The creature is of course no monster. He’s very much a human and a man. He’s David Bertram and he’s on a kind of freelance survey mission.
Davis slowly pieces together what is going on. He’s on a planet named Atlantis. Technically it’s not a planet. It’s the size of Earth and it’s fairly Earth-like but it’s a satellite of a gas giant called Minos.
Society on Atlantis has regressed quite a bit. That original spacecraft was not carrying the necessary equipment to support an advanced technological society. There’s no nuclear power, no automobiles, no electricity. It’s now a rather primitive agrarian society.
There are in fact a number of subtly different cultures on Atlantis and Anderson has fun speculating on the way in which such societies could evolve. Societies made up of clones, with no men.

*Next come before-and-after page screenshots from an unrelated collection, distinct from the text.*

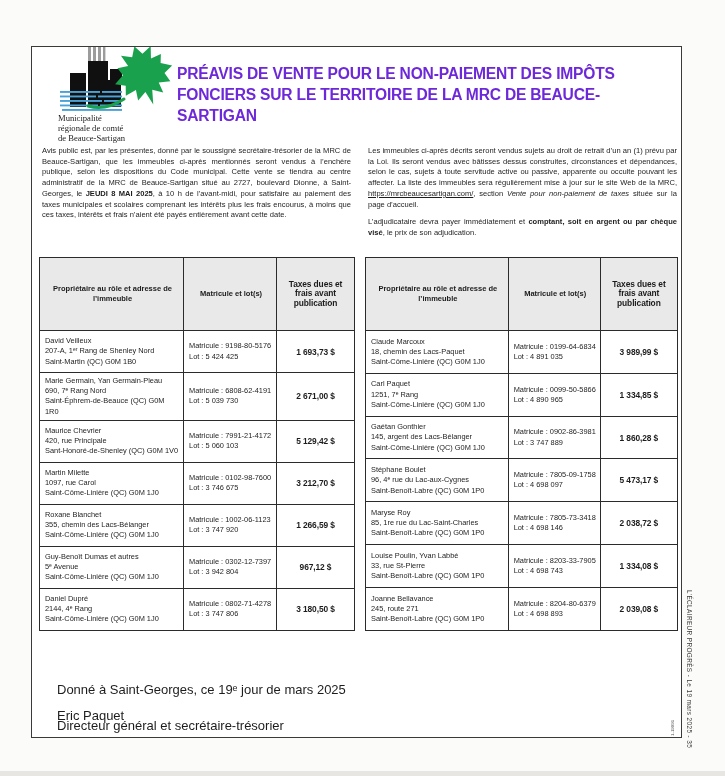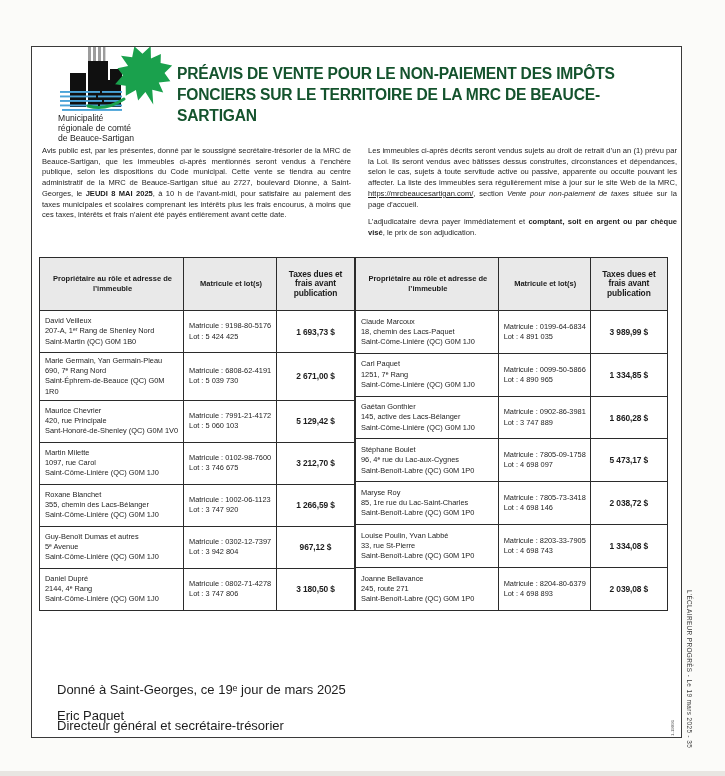--- a/index.html
+++ b/index.html
@@ -10,45 +10,45 @@
     -webkit-font-smoothing:antialiased;
   }
   .frame{
     position:absolute;left:31px;top:46px;width:651px;height:692px;
     background:#fff;border:1px solid #3a3a3a;box-sizing:border-box;
   }
   
   .logo{position:absolute;left:26px;top:0px;width:138px}
   .logo svg{display:block}
   .org{
-    font-family:Liberation Sans, sans-serif;
+    font-family:Liberation Serif, serif;
     font-size:8.6px;line-height:9.8px;color:#222;margin-top:1px;
   }
   
   .title{
     position:absolute;left:145px;top:16px;width:478px;
     font-size:15.6px;font-weight:bold;line-height:21px;
-    letter-spacing:-0.2px;color:#14532d;
+    letter-spacing:-0.2px;color:#6d28d9;
   }
   
   .intro{position:absolute;left:10px;top:99px;width:636px;display:flex;gap:17px}
   .icol{width:309px;font-size:7.55px;line-height:10.7px;text-align:justify;color:#1d1d1d}
   .icol p{margin:0 0 7px 0}
   .b{font-weight:bold}
   .i{font-style:italic}
   .u{text-decoration:underline;color:inherit}
   
-  .tables{position:absolute;left:7px;top:210px;display:flex;}
+  .tables{position:absolute;left:7px;top:210px;display:flex;gap:10px}
   table{border-collapse:collapse;border:1.4px solid #2b2b2b;background:#fff;table-layout:fixed}
   .t-left{width:316px}
   .t-right{width:313px}
   th{
     background:var(--header-gray,#e9e9e9);border:1px solid #2b2b2b;
     font-size:7.5px;line-height:9.4px;font-weight:bold;text-align:center;
-    padding:9px 3px;height:34px;vertical-align:middle;
+    padding:19px 3px;height:34px;vertical-align:middle;
   }
   td{border:1px solid #2b2b2b;vertical-align:middle;font-size:7.4px;color:#1d1d1d}
   tbody tr{height:42px}
   .c-owner{width:46.5%;padding:3px 3px 3px 5px;line-height:10.2px}
   .c-mat{width:29%;padding:3px 3px 3px 5px;line-height:10.2px}
   .c-amt{width:24.5%;text-align:center;font-weight:bold;font-size:8.4px;letter-spacing:-0.1px}
   
   .footer{position:absolute;left:25px;top:638px;font-size:13px;line-height:10.2px;color:#1d1d1d}
   .footer .given{margin-bottom:16px}
   
@@ -251,21 +251,21 @@
             </td>
             <td class="c-mat">
               <div>Matricule : 0099-50-5866</div>
               <div>Lot : 4 890 965</div>
             </td>
             <td class="c-amt">1 334,85 $</td>
           </tr>
           <tr>
             <td class="c-owner">
               <div>Gaétan Gonthier</div>
-              <div>145, active des Lacs-Bélanger</div>
+              <div>145, argent des Lacs-Bélanger</div>
               <div>Saint-Côme-Linière (QC) G0M 1J0</div>
             </td>
             <td class="c-mat">
               <div>Matricule : 0902-86-3981</div>
               <div>Lot : 3 747 889</div>
             </td>
             <td class="c-amt">1 860,28 $</td>
           </tr>
           <tr>
             <td class="c-owner">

Naturally once the women discover that Davis Bertram is a Man they’re fascinated. All the animals on Atlantis are birds. The women of Atlantis are not only unfamiliar with the idea of human sex, they’re unfamiliar with mammalian sex. But they’re eager to learn. The complication for Davis is that some of these women are also starting to discover the concept of love. Both Barbara and her clone sister/twin Valeria have fallen in love with him.

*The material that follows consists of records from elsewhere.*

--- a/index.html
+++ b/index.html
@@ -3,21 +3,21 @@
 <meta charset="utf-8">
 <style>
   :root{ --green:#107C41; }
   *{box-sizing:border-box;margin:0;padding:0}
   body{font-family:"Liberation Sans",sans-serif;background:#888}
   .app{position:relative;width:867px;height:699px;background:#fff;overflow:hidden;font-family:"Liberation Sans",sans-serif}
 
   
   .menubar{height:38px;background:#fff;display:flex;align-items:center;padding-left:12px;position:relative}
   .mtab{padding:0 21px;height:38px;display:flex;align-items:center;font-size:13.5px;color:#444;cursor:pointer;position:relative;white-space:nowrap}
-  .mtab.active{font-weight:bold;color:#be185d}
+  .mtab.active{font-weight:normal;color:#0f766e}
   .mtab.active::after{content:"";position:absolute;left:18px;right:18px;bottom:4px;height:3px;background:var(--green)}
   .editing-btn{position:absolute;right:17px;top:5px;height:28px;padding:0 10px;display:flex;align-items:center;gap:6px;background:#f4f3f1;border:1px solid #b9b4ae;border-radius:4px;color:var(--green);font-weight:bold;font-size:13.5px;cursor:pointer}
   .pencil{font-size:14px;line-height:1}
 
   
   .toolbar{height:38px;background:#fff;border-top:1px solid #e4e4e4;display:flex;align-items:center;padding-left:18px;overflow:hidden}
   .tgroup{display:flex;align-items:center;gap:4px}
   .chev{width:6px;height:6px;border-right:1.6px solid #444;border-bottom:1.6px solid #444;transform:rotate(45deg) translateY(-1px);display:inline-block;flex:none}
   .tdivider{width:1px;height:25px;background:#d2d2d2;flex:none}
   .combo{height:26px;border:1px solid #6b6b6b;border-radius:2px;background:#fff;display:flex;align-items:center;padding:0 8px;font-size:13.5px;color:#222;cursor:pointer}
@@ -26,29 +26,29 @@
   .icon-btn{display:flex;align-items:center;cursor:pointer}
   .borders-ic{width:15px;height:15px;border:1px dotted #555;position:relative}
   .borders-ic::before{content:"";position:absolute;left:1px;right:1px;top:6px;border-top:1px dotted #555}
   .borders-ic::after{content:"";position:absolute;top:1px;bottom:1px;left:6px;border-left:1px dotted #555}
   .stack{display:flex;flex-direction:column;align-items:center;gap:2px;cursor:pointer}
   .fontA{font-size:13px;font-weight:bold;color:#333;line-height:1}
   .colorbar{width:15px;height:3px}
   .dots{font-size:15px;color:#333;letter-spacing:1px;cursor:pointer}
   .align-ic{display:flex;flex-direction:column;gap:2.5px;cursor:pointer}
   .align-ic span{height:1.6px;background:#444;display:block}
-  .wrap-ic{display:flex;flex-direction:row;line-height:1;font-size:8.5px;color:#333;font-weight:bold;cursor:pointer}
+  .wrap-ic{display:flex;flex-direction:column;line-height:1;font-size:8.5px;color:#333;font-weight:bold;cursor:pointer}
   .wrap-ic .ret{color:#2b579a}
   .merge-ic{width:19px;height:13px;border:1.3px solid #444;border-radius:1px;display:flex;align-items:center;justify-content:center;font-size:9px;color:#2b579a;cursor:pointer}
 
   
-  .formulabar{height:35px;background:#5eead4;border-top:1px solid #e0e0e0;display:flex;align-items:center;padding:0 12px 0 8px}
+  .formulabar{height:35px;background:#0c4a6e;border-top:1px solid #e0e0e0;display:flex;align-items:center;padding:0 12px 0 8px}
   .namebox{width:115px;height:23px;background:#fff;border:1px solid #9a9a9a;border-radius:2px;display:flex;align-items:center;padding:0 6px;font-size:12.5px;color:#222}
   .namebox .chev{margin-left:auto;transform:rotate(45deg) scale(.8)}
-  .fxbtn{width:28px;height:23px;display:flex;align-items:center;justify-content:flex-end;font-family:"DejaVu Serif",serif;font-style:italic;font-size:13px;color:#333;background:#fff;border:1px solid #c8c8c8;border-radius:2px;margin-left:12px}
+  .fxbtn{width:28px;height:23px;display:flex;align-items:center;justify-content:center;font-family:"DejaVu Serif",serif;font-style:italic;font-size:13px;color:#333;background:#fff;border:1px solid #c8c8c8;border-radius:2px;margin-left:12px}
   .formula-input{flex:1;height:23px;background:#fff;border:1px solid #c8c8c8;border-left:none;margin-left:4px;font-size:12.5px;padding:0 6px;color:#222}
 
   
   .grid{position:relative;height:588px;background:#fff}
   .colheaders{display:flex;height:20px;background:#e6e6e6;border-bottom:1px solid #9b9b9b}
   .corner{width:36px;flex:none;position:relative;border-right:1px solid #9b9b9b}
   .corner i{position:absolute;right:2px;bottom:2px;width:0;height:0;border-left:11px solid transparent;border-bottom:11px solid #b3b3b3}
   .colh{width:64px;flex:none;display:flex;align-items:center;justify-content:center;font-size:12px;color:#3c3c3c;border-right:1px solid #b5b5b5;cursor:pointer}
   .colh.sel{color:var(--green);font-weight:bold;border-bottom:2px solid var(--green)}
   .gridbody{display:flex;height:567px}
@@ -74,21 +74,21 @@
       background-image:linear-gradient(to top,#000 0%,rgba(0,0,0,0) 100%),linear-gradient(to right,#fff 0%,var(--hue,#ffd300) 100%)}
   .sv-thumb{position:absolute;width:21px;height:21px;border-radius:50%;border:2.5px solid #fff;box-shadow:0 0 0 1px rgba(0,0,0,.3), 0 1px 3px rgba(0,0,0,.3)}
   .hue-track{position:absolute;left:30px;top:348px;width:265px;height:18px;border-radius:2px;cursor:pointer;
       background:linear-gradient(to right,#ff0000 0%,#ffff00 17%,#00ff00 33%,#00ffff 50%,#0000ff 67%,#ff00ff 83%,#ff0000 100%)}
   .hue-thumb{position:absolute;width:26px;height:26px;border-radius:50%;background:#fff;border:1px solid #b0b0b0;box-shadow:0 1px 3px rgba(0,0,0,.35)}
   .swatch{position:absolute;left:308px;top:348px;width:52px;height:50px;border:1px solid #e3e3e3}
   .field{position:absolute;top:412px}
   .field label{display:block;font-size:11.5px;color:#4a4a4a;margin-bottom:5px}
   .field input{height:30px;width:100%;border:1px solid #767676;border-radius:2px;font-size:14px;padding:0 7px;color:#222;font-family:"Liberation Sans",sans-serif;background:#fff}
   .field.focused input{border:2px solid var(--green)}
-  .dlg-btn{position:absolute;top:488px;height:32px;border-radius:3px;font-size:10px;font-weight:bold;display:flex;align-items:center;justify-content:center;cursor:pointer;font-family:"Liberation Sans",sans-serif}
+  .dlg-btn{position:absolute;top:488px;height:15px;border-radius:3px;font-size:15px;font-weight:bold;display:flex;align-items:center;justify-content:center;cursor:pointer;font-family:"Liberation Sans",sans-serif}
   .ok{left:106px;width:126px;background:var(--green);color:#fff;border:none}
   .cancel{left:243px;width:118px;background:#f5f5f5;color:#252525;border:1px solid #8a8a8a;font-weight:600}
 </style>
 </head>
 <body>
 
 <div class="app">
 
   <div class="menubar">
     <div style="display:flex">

This sounds like a recipe for a sleaze novel but that’s not how Anderson plays it. This is a serious science fiction novel although there’s also some humour and quite a bit of adventure. And there’s no sex at all.
Davis Bertram is an engaging hero because he isn’t a square-jawed action hero. He’s by no means helpless but he’s no warrior. He’s not a coward but he’s only moderately brave. He’s not stupid but he’s not a genius. He’s a spoilt rich man’s son and his solo survey mission is just an adventure to him. He’s always been rather irresponsible. On the other hand he’s good-natured and kind-hearted.
Barbara and Valeria are of course mirror images of each other. They’re warriors who believe in shooting first (with their repeating crossbows) and asking questions afterwards. But they’re gorgeous and they’re smart and underneath a slightly intimidating exterior they’re likeable.
The paperback edition includes an afterword from the author in which he explains that the only respect in which he’s played fast and loose with science is the faster-than-light travel. Other than that everything is based on solid science. This is very much hard science fiction, but it’s hard SF combined with a rollicking adventure plot and some clever speculations about the ways in which societies evolve.
Most of all Virgin Planet is extremely entertaining. Highly recommended.